╔══

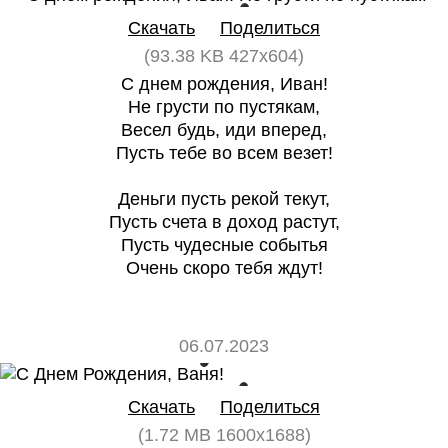
Скачать
Поделиться
(93.38 KB 427x604)
С днем рождения, Иван!
Не грусти по пустякам,
Весел будь, иди вперед,
Пусть тебе во всем везет!
Деньги пусть рекой текут,
Пусть счета в доход растут,
Пусть чудесные событья
Очень скоро тебя ждут!
06.07.2023
0
0
Скачать
Поделиться
(1.72 MB 1600x1688)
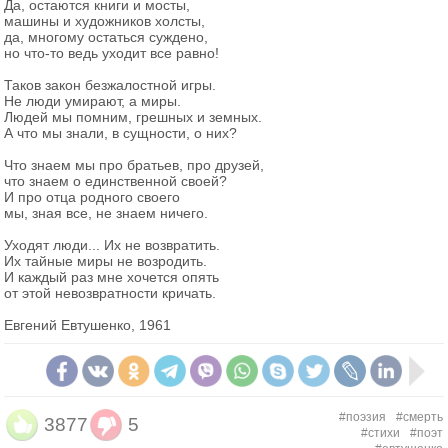
Да, остаются книги и мосты,
машины и художников холсты,
да, многому остаться суждено,
но что-то ведь уходит все равно!
Таков закон безжалостной игры.
Не люди умирают, а миры.
Людей мы помним, грешных и земных.
А что мы знали, в сущности, о них?
Что знаем мы про братьев, про друзей,
что знаем о единственной своей?
И про отца родного своего
мы, зная все, не знаем ничего.
Уходят люди... Их не возвратить.
Их тайные миры не возродить.
И каждый раз мне хочется опять
от этой невозвратности кричать.
Евгений Евтушенко, 1961
#поэзия
#смерть
3877
5
#стихи
#поэт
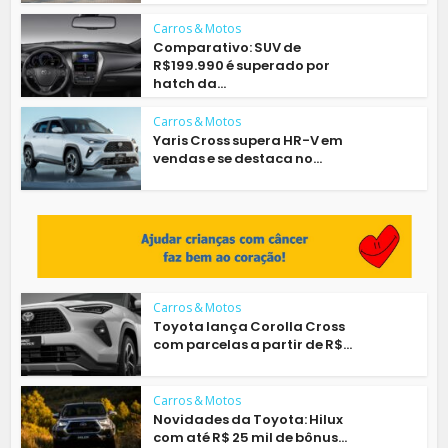
Carros & Motos
Comparativo: SUV de
R$199.990 é superado por
hatch da...
Carros & Motos
Yaris Cross supera HR-V em
vendas e se destaca no...
Carros & Motos
Toyota lança Corolla Cross
com parcelas a partir de R$...
Carros & Motos
Novidades da Toyota: Hilux
com até R$ 25 mil de bônus...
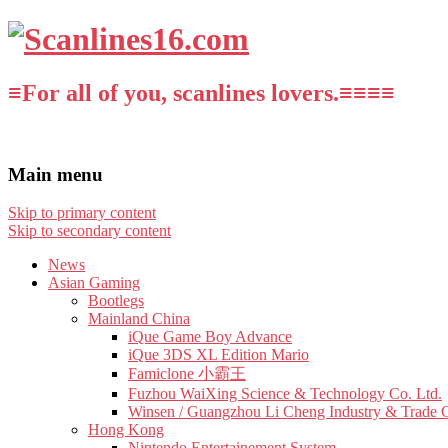
≡For all of you, scanlines lovers.≡≡≡≡
Main menu
Skip to primary content
Skip to secondary content
News
Asian Gaming
Bootlegs
Mainland China
iQue Game Boy Advance
iQue 3DS XL Edition Mario
Famiclone 小霸王
Fuzhou WaiXing Science & Technology Co. Ltd.
Winsen / Guangzhou Li Cheng Industry & Trade 
Hong Kong
Nintendo Entertainement System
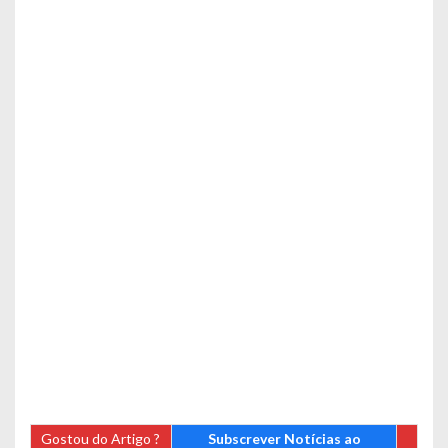
Gostou do Artigo ?
Subscrever Notícias ao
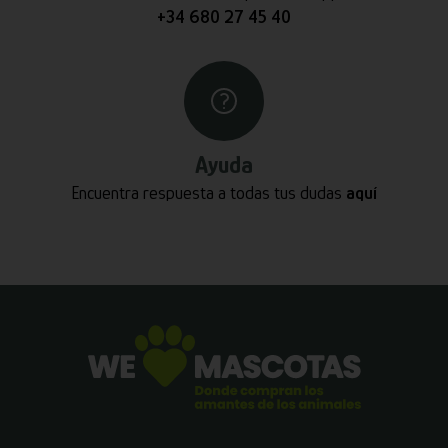
+34 680 27 45 40
Ayuda
Encuentra respuesta a todas tus dudas
aquí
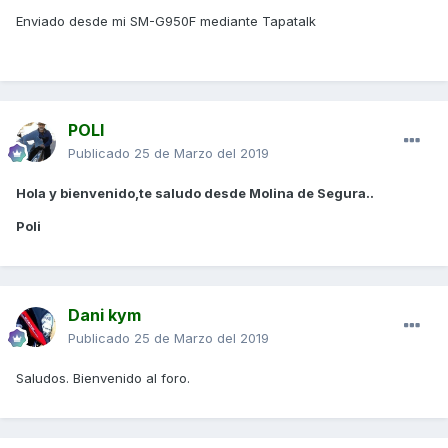
Enviado desde mi SM-G950F mediante Tapatalk
POLI
Publicado
25 de Marzo del 2019
Hola y bienvenido,te saludo desde Molina de Segura..
Poli
Dani kym
Publicado
25 de Marzo del 2019
Saludos. Bienvenido al foro.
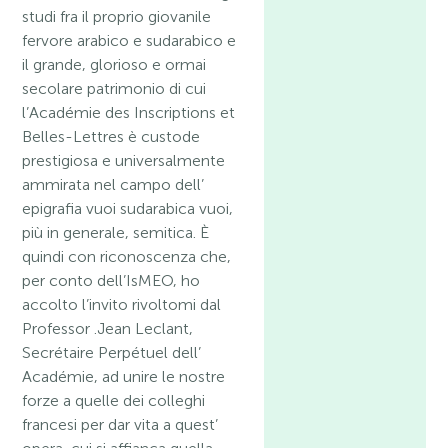
studi fra il proprio giovanile
fervore arabico e sudarabico e
il grande, glorioso e ormai
secolare patrimonio di cui
l’Académie des Inscriptions et
Belles-Lettres è custode
prestigiosa e universalmente
ammirata nel campo dell’
epigrafia vuoi sudarabica vuoi,
più in generale, semitica. È
quindi con riconoscenza che,
per conto dell’IsMEO, ho
accolto l’invito rivoltomi dal
Professor .Jean Leclant,
Secrétaire Perpétuel dell’
Académie, ad unire le nostre
forze a quelle dei colleghi
francesi per dar vita a quest’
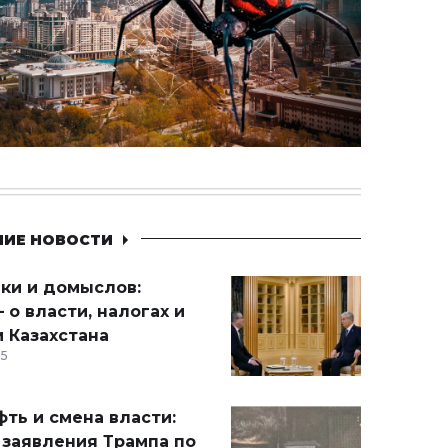
НИЕ НОВОСТИ
ики и домыслов:
 о власти, налогах и
 Казахстана
15
ть и смена власти:
 заявления Трампа по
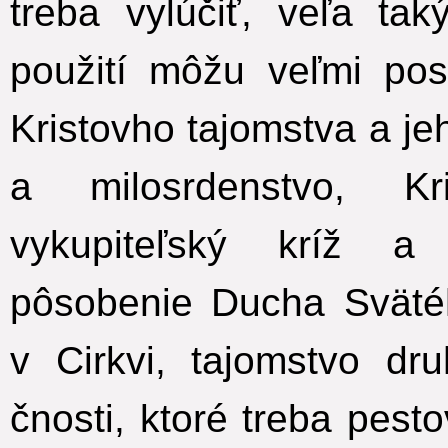
treba vylúčiť, veľa ta
použití môžu veľmi pos
Kristovho tajomstva a je
a milosrdenstvo, Kr
vykupiteľský kríž a 
pôsobenie Ducha Sväté
v Cirkvi, tajomstvo dr
čnosti, ktoré treba pest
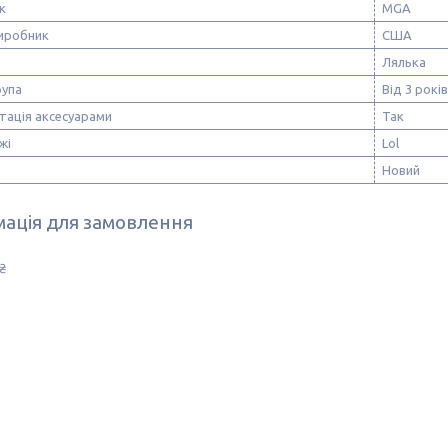
к
MGA
виробник
США
Лялька
рупа
Від 3 років
тація аксесуарами
Так
жі
Lol
Новий
ація для замовлення
₴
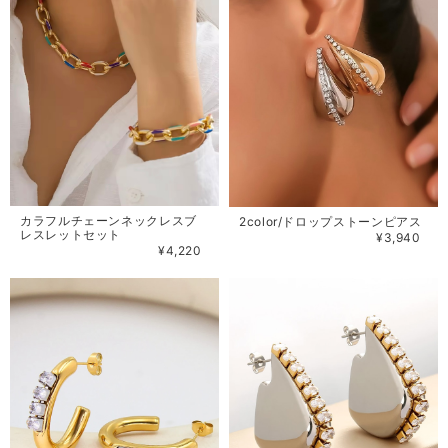
カラフルチェーンネックレスブ
2color/ドロップストーンピアス
レスレットセット
¥3,940
¥4,220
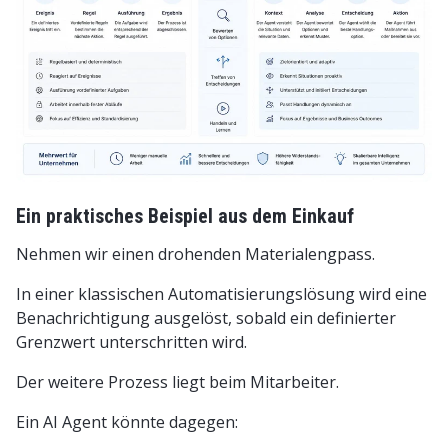
Ein praktisches Beispiel aus dem Einkauf
Nehmen wir einen drohenden Materialengpass.
In einer klassischen Automatisierungslösung wird eine
Benachrichtigung ausgelöst, sobald ein definierter
Grenzwert unterschritten wird.
Der weitere Prozess liegt beim Mitarbeiter.
Ein AI Agent könnte dagegen:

╚══

What to do: Could you return all of these lines above as they appear, leaving out the pictures?

Output of the exercise:
Скачать
Поделиться
(93.38 KB 427x604)
С днем рождения, Иван!
Не грусти по пустякам,
Весел будь, иди вперед,
Пусть тебе во всем везет!
Деньги пусть рекой текут,
Пусть счета в доход растут,
Пусть чудесные событья
Очень скоро тебя ждут!
06.07.2023
0
0
Скачать
Поделиться
(1.72 MB 1600x1688)
Да, остаются книги и мосты,
машины и художников холсты,
да, многому остаться суждено,
но что-то ведь уходит все равно!
Таков закон безжалостной игры.
Не люди умирают, а миры.
Людей мы помним, грешных и земных.
А что мы знали, в сущности, о них?
Что знаем мы про братьев, про друзей,
что знаем о единственной своей?
И про отца родного своего
мы, зная все, не знаем ничего.
Уходят люди... Их не возвратить.
Их тайные миры не возродить.
И каждый раз мне хочется опять
от этой невозвратности кричать.
Евгений Евтушенко, 1961
#поэзия
#смерть
3877
5
#стихи
#поэт
Carros & Motos
Comparativo: SUV de
R$199.990 é superado por
hatch da...
Carros & Motos
Yaris Cross supera HR-V em
vendas e se destaca no...
Carros & Motos
Toyota lança Corolla Cross
com parcelas a partir de R$...
Carros & Motos
Novidades da Toyota: Hilux
com até R$ 25 mil de bônus...
≡For all of you, scanlines lovers.≡≡≡≡
Main menu
Skip to primary content
Skip to secondary content
News
Asian Gaming
Bootlegs
Mainland China
iQue Game Boy Advance
iQue 3DS XL Edition Mario
Famiclone 小霸王
Fuzhou WaiXing Science & Technology Co. Ltd.
Winsen / Guangzhou Li Cheng Industry & Trade 
Hong Kong
Nintendo Entertainement System
Gostou do Artigo ?
Subscrever Notícias ao
+34 680 27 45 40
Ayuda
Encuentra respuesta a todas tus dudas
aquí
Enviado desde mi SM-G950F mediante Tapatalk
POLI
Publicado
25 de Marzo del 2019
Hola y bienvenido,te saludo desde Molina de Segura..
Poli
Dani kym
Publicado
25 de Marzo del 2019
Saludos. Bienvenido al foro.
studi fra il proprio giovanile
fervore arabico e sudarabico e
il grande, glorioso e ormai
secolare patrimonio di cui
l’Académie des Inscriptions et
Belles-Lettres è custode
prestigiosa e universalmente
ammirata nel campo dell’
epigrafia vuoi sudarabica vuoi,
più in generale, semitica. È
quindi con riconoscenza che,
per conto dell’IsMEO, ho
accolto l’invito rivoltomi dal
Professor .Jean Leclant,
Secrétaire Perpétuel dell’
Académie, ad unire le nostre
forze a quelle dei colleghi
francesi per dar vita a quest’
НИЕ НОВОСТИ
ики и домыслов:
 о власти, налогах и
 Казахстана
15
ть и смена власти:
 заявления Трампа по
treba vylúčiť, veľa ta
použití môžu veľmi pos
Kristovho tajomstva a je
a milosrdenstvo, Kr
vykupiteľský kríž a 
pôsobenie Ducha Sväté
v Cirkvi, tajomstvo dr
čnosti, ktoré treba pest
к
MGA
виробник
США
Лялька
рупа
Від 3 років
тація аксесуарами
Так
жі
Lol
Новий
ація для замовлення
₴
カラフルチェーンネックレスブ
2color/ドロップストーンピアス
レスレットセット
¥3,940
¥4,220
Ein praktisches Beispiel aus dem Einkauf
Nehmen wir einen drohenden Materialengpass.
In einer klassischen Automatisierungslösung wird eine
Benachrichtigung ausgelöst, sobald ein definierter
Grenzwert unterschritten wird.
Der weitere Prozess liegt beim Mitarbeiter.
Ein AI Agent könnte dagegen:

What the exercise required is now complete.